I have a small web application on an application server which accesses very sensitive data on a database server. Instead of accessing this data directly through a SQL connection I was thinking about writing a web service interface on the database server which can only be used by the application server.
My thoughts are, if the application server ever got hacked, they wouldn't be able to access the data directly. The hackers would have to deal with another layer (the interface) and by this time I would have handled the situation.
I know this would would add some lag to the web application, but since the data is sensitive I believe this is an acceptable trade-off.
Will this extra "layer" of security really make my system more secure or am I missing something?
I think your comment "by this time I would have handled the situation" is off the mark, but otherwise this is a good idea. If an attacker compromises your front end application, you won't necessarily be afforded any extra time to beef up the backend layer. If the backend layer were comprised when the most likely scenario is that you would find out about it at the same time as you found out that your frontend layer was compromised.
The reason the backend layer will help is that it will expose to the front layer only the functionality it requires, not the full power of SQL. And it's defense in depth, so that an attacker will have to find two different kinds of exploits and use them at the same time to get through both layers.
You really want to use a standard three-tier architecture here.

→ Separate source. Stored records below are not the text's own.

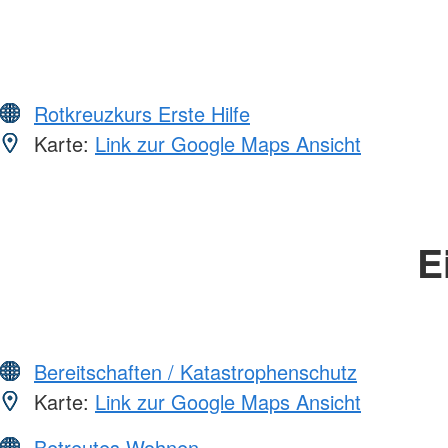
Rotkreuzkurs Erste Hilfe
Karte:
Link zur Google Maps Ansicht
E
Bereitschaften / Katastrophenschutz
Karte:
Link zur Google Maps Ansicht
Betreutes Wohnen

Put a web server (no business/application logic) as the front-end; static content only. It should connect back to your application server, through a firewall that only it is allowed to connect through (and only to the specific application server). Then, allow only that application server to talk to the database server.
Internet -> Firewall -> Web Server -> Firewall -> Application Server -> Database
Someone hacks your web server, they get nothing related to your application as that all lives on the application server (yes, they can connect to it, but only using the defined interface which should slow them down, at the least). Even if on the application server, they would still need to work out the interface into the database. This is a standard security architecture for this type of application.
I see where you're coming from, but it seems to smell a bit of "security by obscurity" to me. First point of call would be to make sure the SQL user that the web application uses is locked down appropriately, and only has access to the database objects it needs to. For example, read only access to tables it only needs to read from, write access to tables in needs to write to. On MS SQL this can be made somewhat simpler by only giving execute access to a small range of stored procedures. The user will only need execute access on the SPs, and will not need permissions on the underlying tables. This will then be utilising database level security, instead of using an additional, possibly insecure, abstraction layer.
As already suggested, you could then go on to add further tiers to your architecture, but I'd start at ground level using the security options already available before rolling your own.